D.        The Arbitrator did not fail to conduct a fair hearing.

 

The Union also asserts that the award conflicts with the evidence and testimony concerning how the Agency must address arbitrability issues and what actions the Agency must take before it proposes a short-term suspension.  We construe this assertion as a claim that the Arbitrator failed to provide the Union a fair hearing.  See, e.g.,        U.S. Dep’t of Veterans Affairs, Veterans Affairs Med. Ctr., Louisville, Ky., 64 FLRA 70, 72 (2009) (Member DuBester not participating) (VAMC).  The Authority will find an award deficient on the ground that an arbitrator failed to provide a fair hearing where a party demonstrates that the arbitrator refused to hear or consider pertinent and material evidence, or that other actions in conducting the proceeding so prejudiced a party as to affect the fairness of the proceeding as a whole.  See AFGE, Local 1668, 50 FLRA 124, 126 (1995).

The Union’s assertions take issue with the Arbitrator’s evaluation of the evidence and his determination of the weight to be accorded such evidence.  As set forth above, disagreements with an arbitrator’s findings of fact and evaluation of the evidence and testimony, including the credibility of witnesses and the weight given their testimony, do not establish that an award is deficient.  See VAMC, 64 FLRA at 72. 

Accordingly, we find that the Arbitrator did not fail to conduct a fair hearing and deny the Union’s exception.

V.        Decision

            The exceptions are denied.

 



[1]  Article 24, Section 9, “Procedures for Employee Grievances,” provides, in relevant part, that the Agency “will either grant, partially grant, or deny the relief sought” by the Union in its grievances.  Exceptions at 6.

*DATA SUPPLIED*

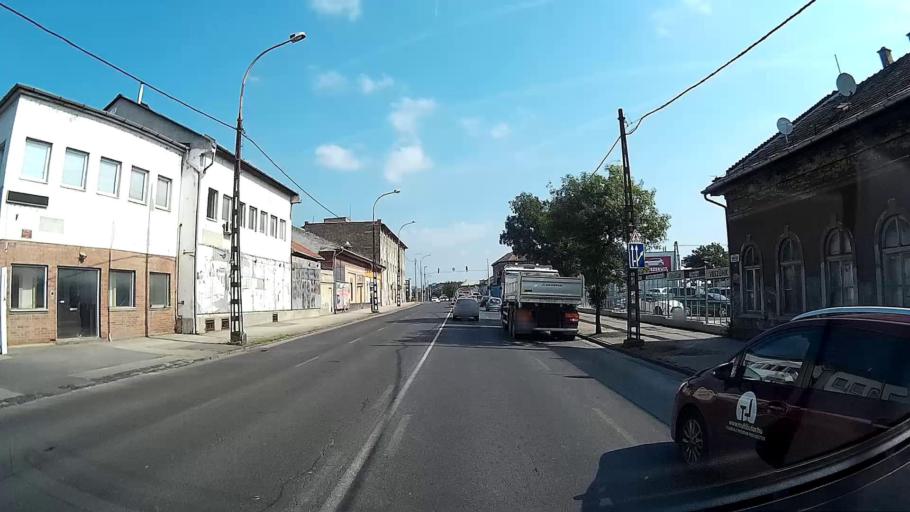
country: HU
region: Budapest
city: Budapest IV. keruelet
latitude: 47.5677
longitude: 19.0800
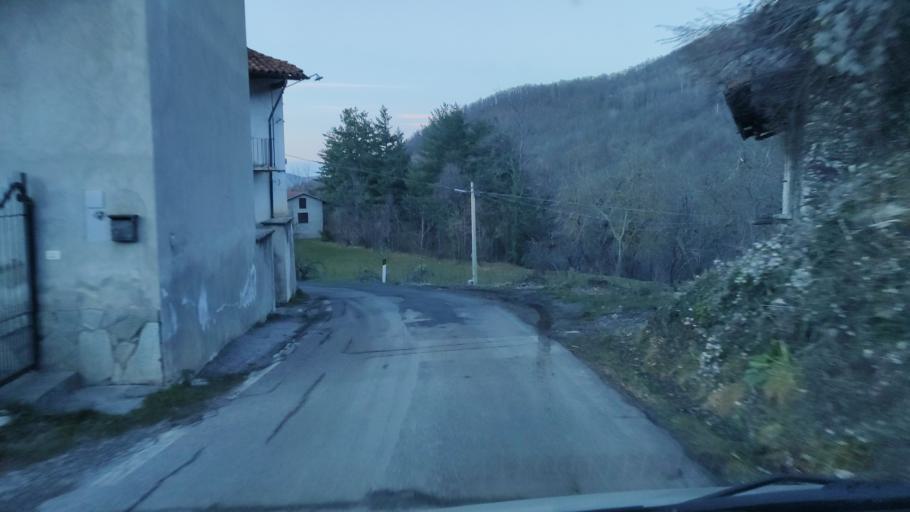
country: IT
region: Piedmont
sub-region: Provincia di Cuneo
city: Lisio
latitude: 44.2922
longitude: 7.9828
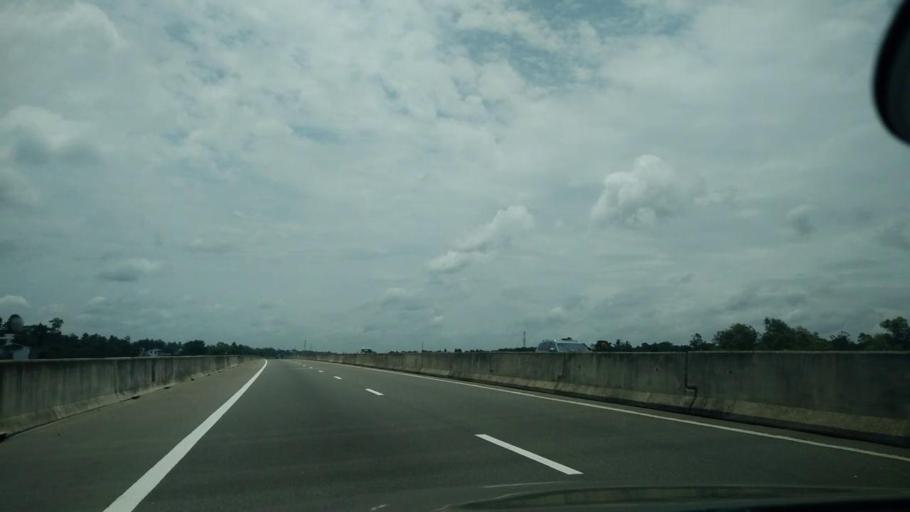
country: LK
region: Western
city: Mulleriyawa
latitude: 6.8994
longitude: 79.9793
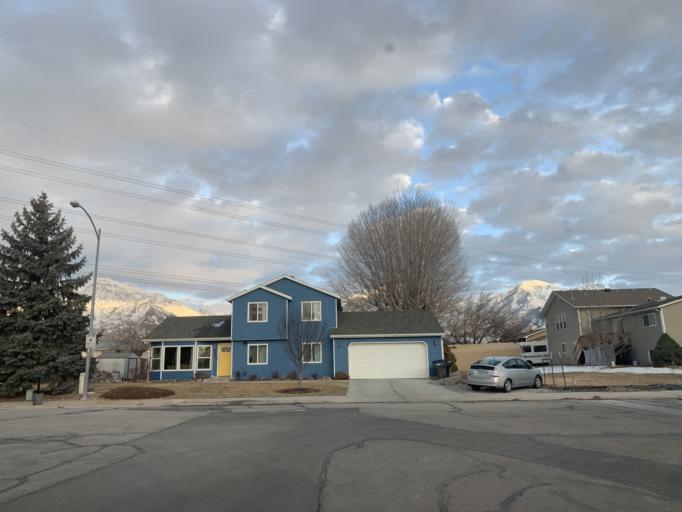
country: US
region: Utah
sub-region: Utah County
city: Provo
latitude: 40.2446
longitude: -111.7038
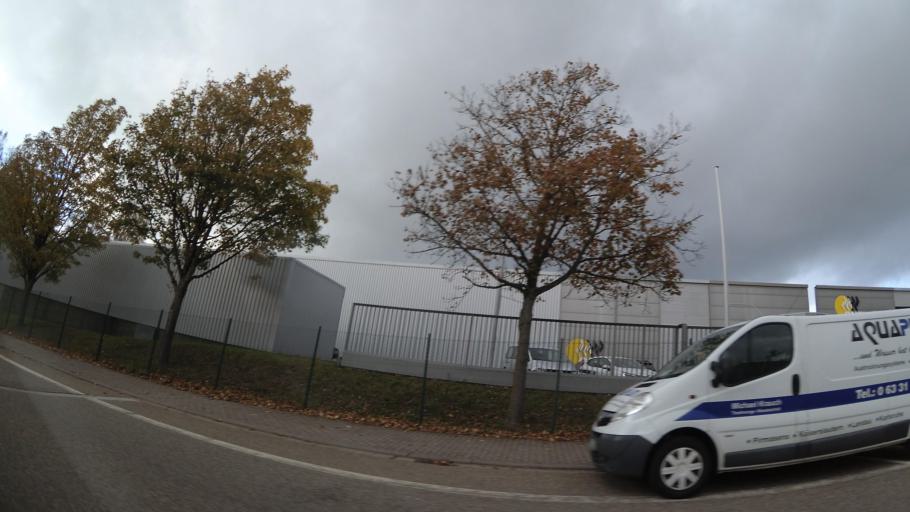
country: DE
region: Rheinland-Pfalz
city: Obersimten
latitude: 49.1843
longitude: 7.5747
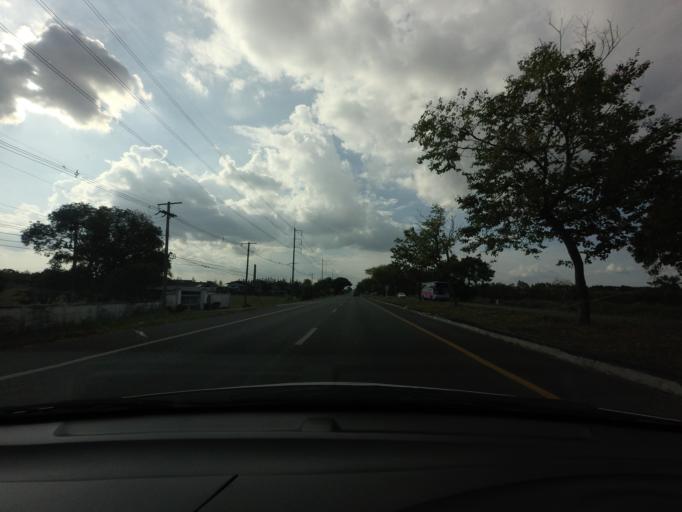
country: TH
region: Nakhon Nayok
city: Nakhon Nayok
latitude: 14.2192
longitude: 101.1566
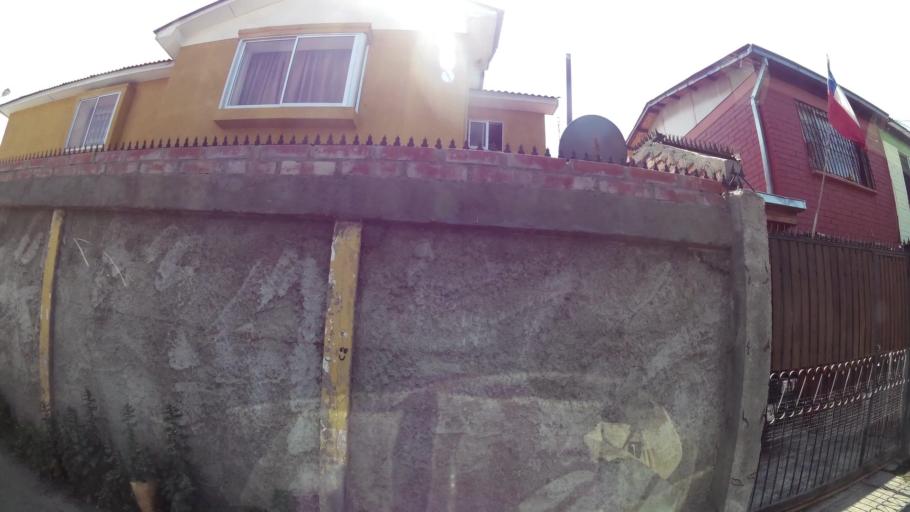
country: CL
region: Santiago Metropolitan
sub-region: Provincia de Santiago
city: La Pintana
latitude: -33.5476
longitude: -70.6174
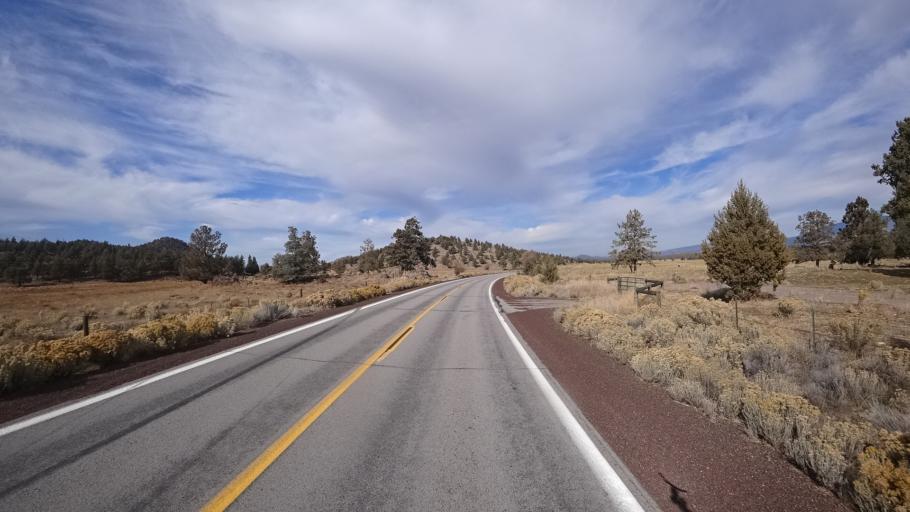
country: US
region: California
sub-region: Siskiyou County
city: Weed
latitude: 41.5576
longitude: -122.3869
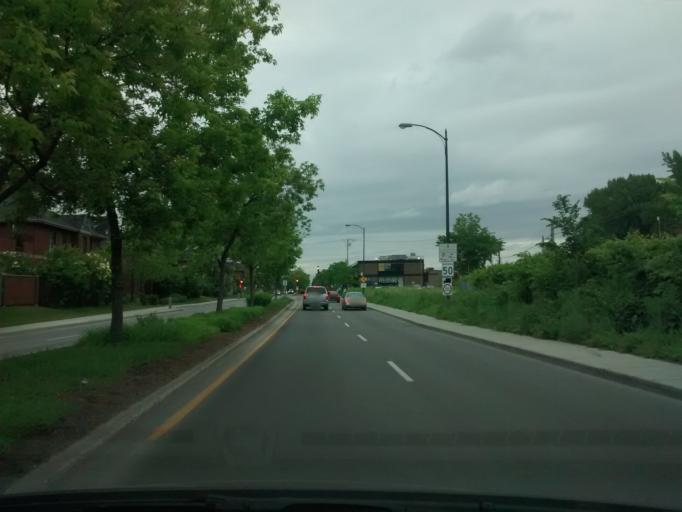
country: CA
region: Quebec
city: Mont-Royal
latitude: 45.5146
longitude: -73.6315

*SHORT TASK 1*
Which decision does the arbitration decision cite for the standard used to find an award deficient for failure to provide a fair hearing?
*SHORT TASK 2*
Reproduce the arbitration decision word for word from "Accordingly, we find" to "exceptions are denied.".
The records come from a source separate from the arbitration decision.

*EXERCISE OUTPUT 1*
AFGE, Local 1668, 50 FLRA 124, 126 (1995).

*EXERCISE OUTPUT 2*
Accordingly, we find that the Arbitrator did not fail to conduct a fair hearing and deny the Union’s exception.

V.        Decision

            The exceptions are denied.